**WHAT YOU HAVE TO DO:** Reproduce every line of the data below verbatim, omitting the pictures.

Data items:

····················

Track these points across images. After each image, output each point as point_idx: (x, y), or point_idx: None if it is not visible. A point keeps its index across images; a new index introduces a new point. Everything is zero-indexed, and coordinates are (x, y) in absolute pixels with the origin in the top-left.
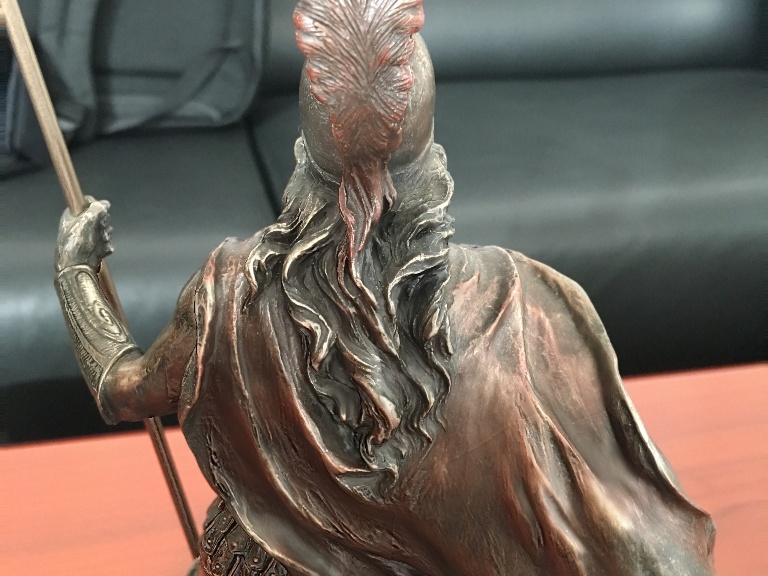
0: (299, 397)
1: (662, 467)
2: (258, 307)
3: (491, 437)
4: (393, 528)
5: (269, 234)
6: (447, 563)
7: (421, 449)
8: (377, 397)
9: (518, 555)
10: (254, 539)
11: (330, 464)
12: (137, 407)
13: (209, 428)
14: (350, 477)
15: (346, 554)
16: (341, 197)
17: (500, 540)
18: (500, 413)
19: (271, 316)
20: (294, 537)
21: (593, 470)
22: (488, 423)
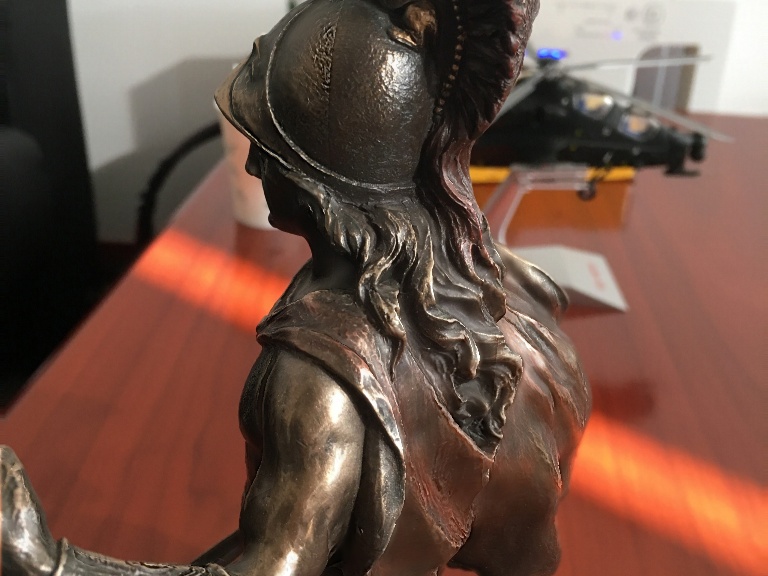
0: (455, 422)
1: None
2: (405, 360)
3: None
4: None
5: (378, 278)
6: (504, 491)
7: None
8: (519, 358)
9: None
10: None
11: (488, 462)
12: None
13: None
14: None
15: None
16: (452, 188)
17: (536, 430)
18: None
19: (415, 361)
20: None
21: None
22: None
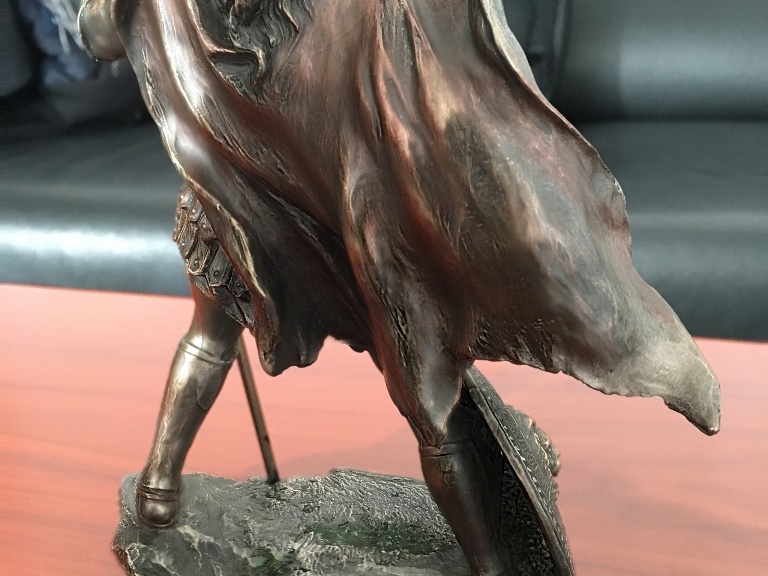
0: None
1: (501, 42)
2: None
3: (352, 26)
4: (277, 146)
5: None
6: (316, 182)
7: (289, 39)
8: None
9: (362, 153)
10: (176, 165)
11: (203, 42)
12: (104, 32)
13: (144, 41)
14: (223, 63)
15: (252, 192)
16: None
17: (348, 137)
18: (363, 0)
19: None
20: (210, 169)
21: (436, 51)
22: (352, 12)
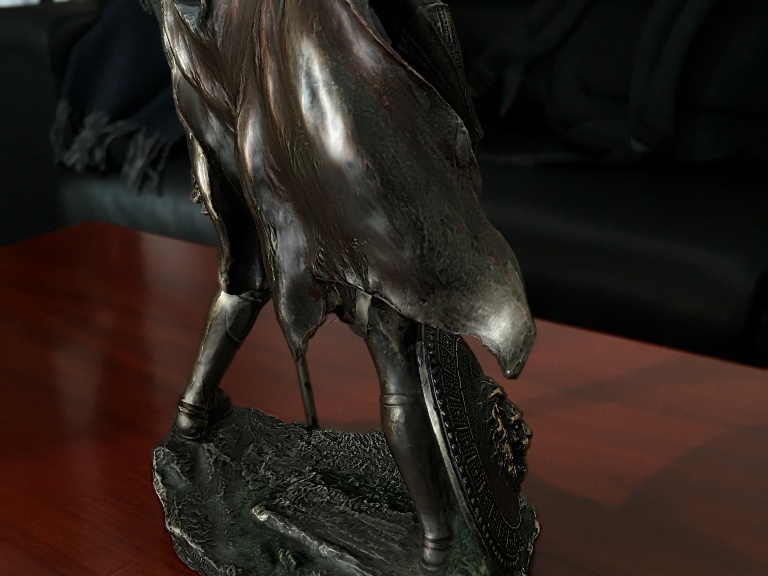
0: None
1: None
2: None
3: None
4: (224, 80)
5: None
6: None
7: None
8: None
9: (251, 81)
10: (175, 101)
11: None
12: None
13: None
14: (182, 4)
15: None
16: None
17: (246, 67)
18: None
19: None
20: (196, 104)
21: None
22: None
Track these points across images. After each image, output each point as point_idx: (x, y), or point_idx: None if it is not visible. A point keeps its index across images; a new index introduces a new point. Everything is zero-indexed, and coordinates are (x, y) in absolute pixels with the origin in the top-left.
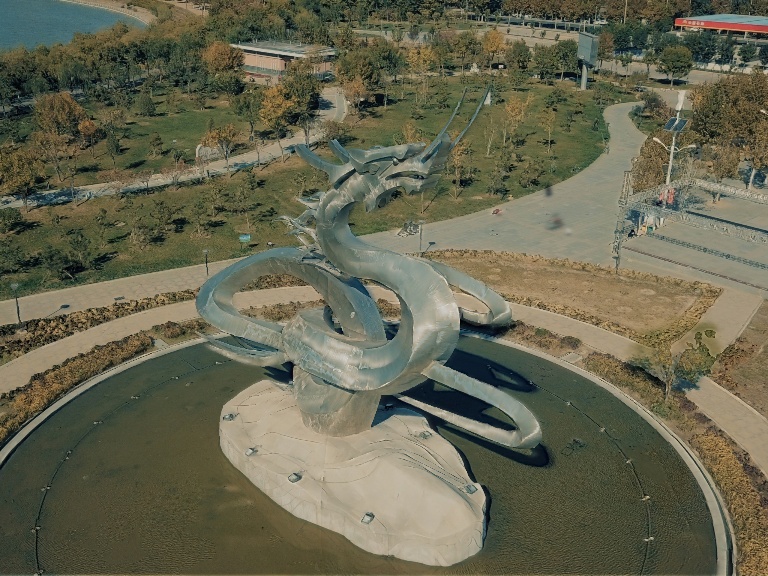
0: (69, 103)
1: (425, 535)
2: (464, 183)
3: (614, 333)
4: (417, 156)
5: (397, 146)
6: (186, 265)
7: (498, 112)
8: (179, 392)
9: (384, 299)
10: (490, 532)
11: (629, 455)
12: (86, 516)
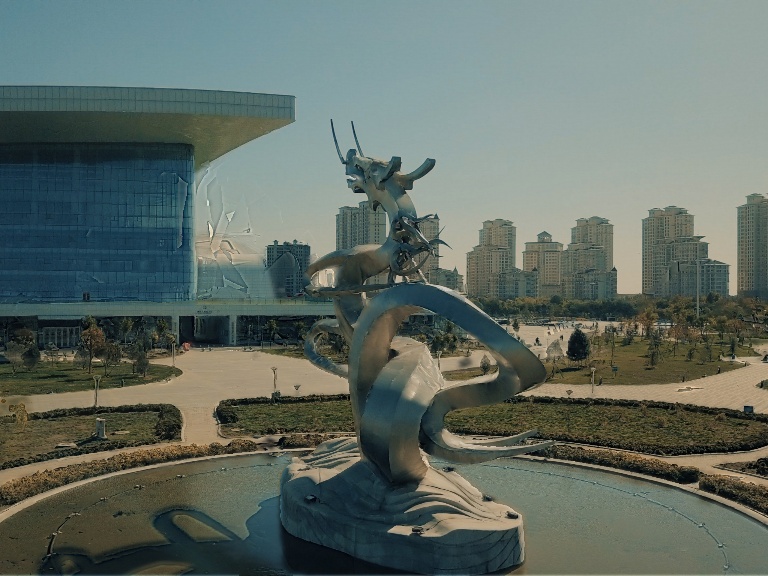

····················

**SOLVED EXERCISE:**
Track these points across images. After each image, output each point as point_idx: (x, y), or point_idx: None if it is not visible. A point keeps its index across images; a new index introduces a new point. Everything is zero-indexed, and coordinates are (x, y) in absolute pixels with the origin in the top-left.
0: (299, 397)
1: (662, 467)
2: (258, 307)
3: (491, 437)
4: (393, 528)
5: (269, 234)
6: (447, 563)
7: (421, 449)
8: (377, 397)
9: (518, 555)
10: (254, 539)
11: (330, 464)
12: (137, 407)
13: (209, 428)
14: (350, 477)
15: (346, 554)
16: (341, 197)
17: (500, 540)
18: (500, 413)
19: (271, 316)
20: (294, 537)
21: (593, 470)
22: (488, 423)
0: (455, 422)
1: None
2: (405, 360)
3: None
4: None
5: (378, 278)
6: (504, 491)
7: None
8: (519, 358)
9: None
10: None
11: (488, 462)
12: None
13: None
14: None
15: None
16: (452, 188)
17: (536, 430)
18: None
19: (415, 361)
20: None
21: None
22: None
0: None
1: (501, 42)
2: None
3: (352, 26)
4: (277, 146)
5: None
6: (316, 182)
7: (289, 39)
8: None
9: (362, 153)
10: (176, 165)
11: (203, 42)
12: (104, 32)
13: (144, 41)
14: (223, 63)
15: (252, 192)
16: None
17: (348, 137)
18: (363, 0)
19: None
20: (210, 169)
21: (436, 51)
22: (352, 12)
0: None
1: None
2: None
3: None
4: (224, 80)
5: None
6: None
7: None
8: None
9: (251, 81)
10: (175, 101)
11: None
12: None
13: None
14: (182, 4)
15: None
16: None
17: (246, 67)
18: None
19: None
20: (196, 104)
21: None
22: None
Track these points across images. After each image, output each point as point_idx: (x, y), or point_idx: None if it is not visible. A point keeps its index across images; a new index introduces a new point. Everything is zero-indexed, and coordinates are (x, y) in absolute pixels with the origin in the top-left.
0: (69, 103)
1: (425, 535)
2: (464, 183)
3: (614, 333)
4: (417, 156)
5: (397, 146)
6: (186, 265)
7: (498, 112)
8: (179, 392)
9: (384, 299)
10: (490, 532)
11: (629, 455)
12: (86, 516)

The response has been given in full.